# Last coat - I think i did something wrong...



## borisw37 (Jul 28, 2010)

I applied 3 coats of cabot semi-gloss oil based polyurethane and waited about 5 days after the last one to make sure it cured. The finished looked good but inspired by all the you tube videos i decided to "finish" the finish. So 400grit > 600 grit + soapy water > 0000 Steel wool + rubbing compound.

Seemed like a good idea.. but the finish came out really dull. Much much duller than what it looked like before I messed with the 3rd coat. Looks like a milky film. The darker areas are not as dark anymore and the brighter areas are not as bright. I'm not trying to go for a mirror polish here, thus the semi-gloss. So the sanding was supposed to just level out the surface, knock down the tiny air bubbles and other imperfections.

The surface does feel very smooth and has that "rounded" feel. No sharp imbedded dust particles...

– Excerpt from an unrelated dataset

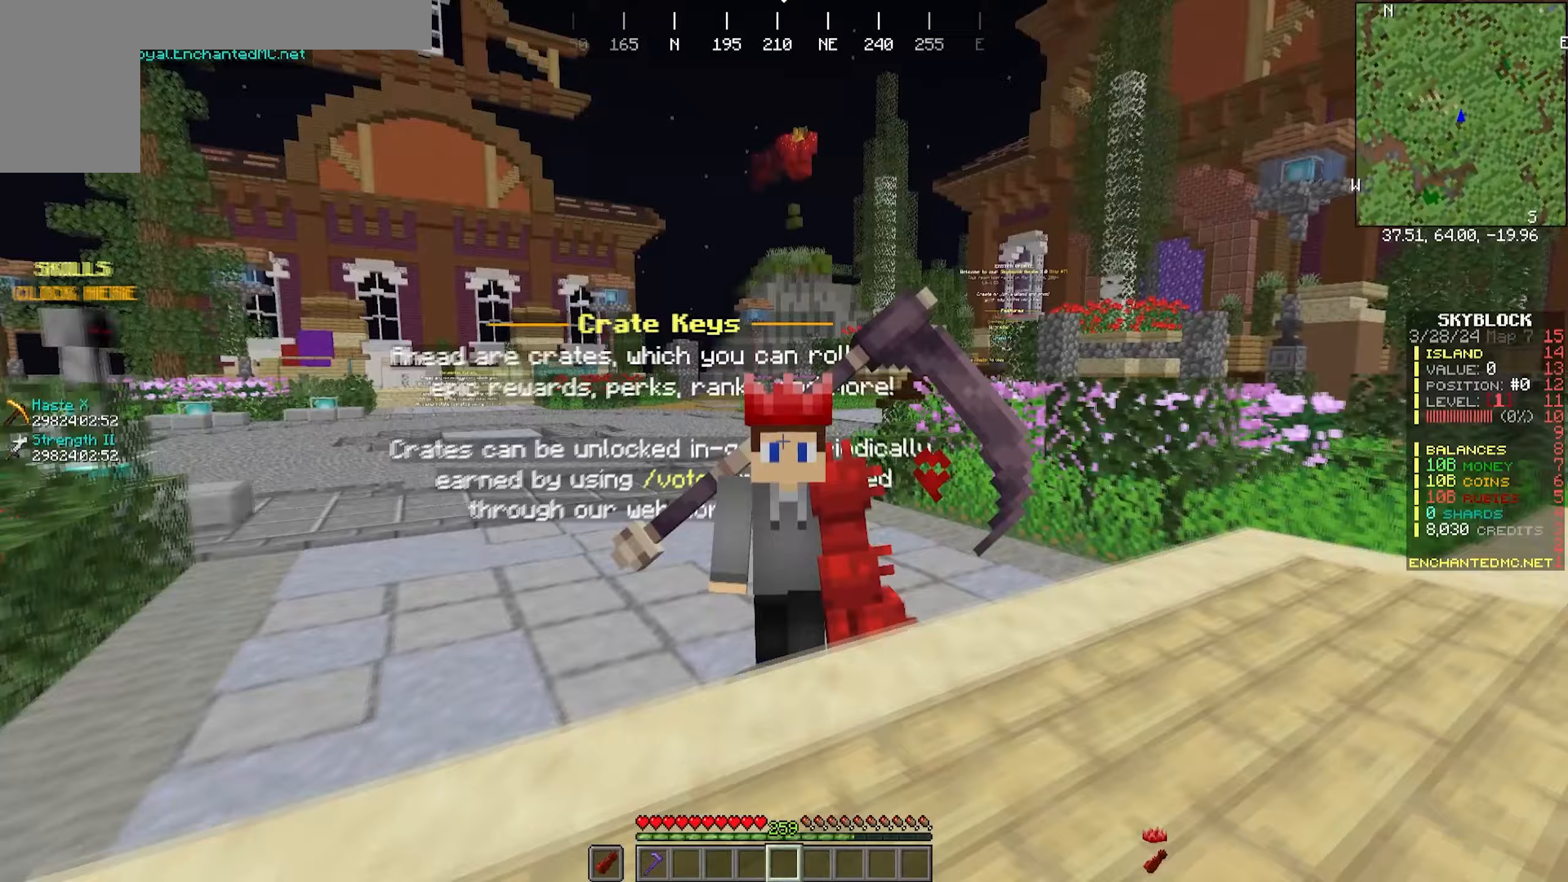
{"keys": ["s"], "mouse": [], "events": []}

So what do I do now? I would like it to have a bit more luster to it.


----------



## Rob (Oct 31, 2006)

I don't think you will get passed semi-gloss; what you had before you began finishing the finish. Did you rub in between coats? 0000 wool isn't very fine when it comes to finishes. Rubbing compound also comes in many grits.
Bottom line is that it sounds like you didn't rub properly with the right stuff to get back to the 3rd coat finish.


----------



## rrich (Jun 24, 2009)

The difference between gloss and semi-gloss is that the semi has an additive to disperse light. 

Semi gloss or satin polyurethane must be stirred FREQUENTLY to insure even distribution of the light dispersing additive. If semi-gloss is not stirred frequently the second and third coats from the same can will have excess quantities of the light dispersing additive.

With multiple coats of frequently stirred semi-gloss, each coat is going to add more light dispersing additive to the finish. (Coat upon coat) At some point the finish seems to be just muddled.

Assuming that your intent is a three coat finish that will appear semi-gloss, the first two coats should be gloss. The third coat should be frequently stirred semi-gloss. The advantage to this method is if the final result is still too glossy, a fourth coat using semi-gloss is possible.


----------



## burkhome (Sep 5, 2010)

rrich said:


> The difference between gloss and semi-gloss is that the semi has an additive to disperse light.
> 
> Semi gloss or satin polyurethane must be stirred FREQUENTLY to insure even distribution of the light dispersing additive. If semi-gloss is not stirred frequently the second and third coats from the same can will have excess quantities of the light dispersing additive.
> 
> ...


 Rich is right on target. Also solvent based varnish is better for rubbing out than poly.


----------



## borisw37 (Jul 28, 2010)

Rob,
Yes I sanded with 320 between each coat. Used a tack cloth to remove every little bit of dirt before applying the next coat.

Rich,

I understand your point but:
- Instructions on the can said to use 2-4 coats of the same semi-gloss stuff
- The finish looked good except for a few brush marks bubbles etc... before I tried to rub it out.

I'm thinking of just sanding with 320 and putting on the 4th coat, then leaving it alone.


----------



## rrich (Jun 24, 2009)

How well cured was the poly?

Maybe let it sit for a week or two and completely cure and rub it out again?


----------



## cabinetman (Jul 5, 2007)

borisw37 said:


> Rob,
> Yes I sanded with 320 between each coat. Used a tack cloth to remove every little bit of dirt before applying the next coat.



Each coat should be totally cured. Using an impregnated tack cloth could present problems by leaving a residue. If you want to use a tack cloth try a dry microfiber one.

Your last coat may be acceptable. If not, a wet sanding with wet-or-dry silicone carbide sandpaper in a high grit (600x-1500x) with water (you don't need soap) will remove those finite imperfections. Sand with the grain.I would forget about the steel wool. You could use various rubbing compounds, from coarse (in the red family), to fine (in the white family). Automotive stores sell compounds in various grits, could be by the number.












 





.
.


----------



## borisw37 (Jul 28, 2010)

Yes, it was well cured. Sanding resulted in the fine white powder so it wasn't gummy or anything.
So I did some more experimenting. The overall process came out to be 
320 grit > wet sanding 600 > wet sanding 1500 > automotive buffing compound and then a lawyer of buffed carnuba wax. Came out looking very good. I still have the semi-gloss finish from the poly that I used, but the surface is very very smooth to the touch.


Cabinetman, so why no soap? I thought soap stops wet sand paper from sticking to the wood too much, collects dust particles better...?


----------



## cabinetman (Jul 5, 2007)

borisw37 said:


> Cabinetman, so why no soap? I thought soap stops wet sand paper from sticking to the wood too much, collects dust particles better...?



Wet sanding is done on the film finish, no bare wood should be part of that. Soap is unnecessary. I've tried it and it gives me a false sense of "smooth". Just plain water gives me a better feel of the surface being sanded.

I don't use wax, as its use can preclude further finishing.












 





.
.


----------



## rrich (Jun 24, 2009)

borisw37 said:


> 320 grit > wet sanding 600 > wet sanding 1500 > automotive buffing compound and then a lawyer of buffed carnuba wax.


Finally a lawyer that is good for something. :yes:


----------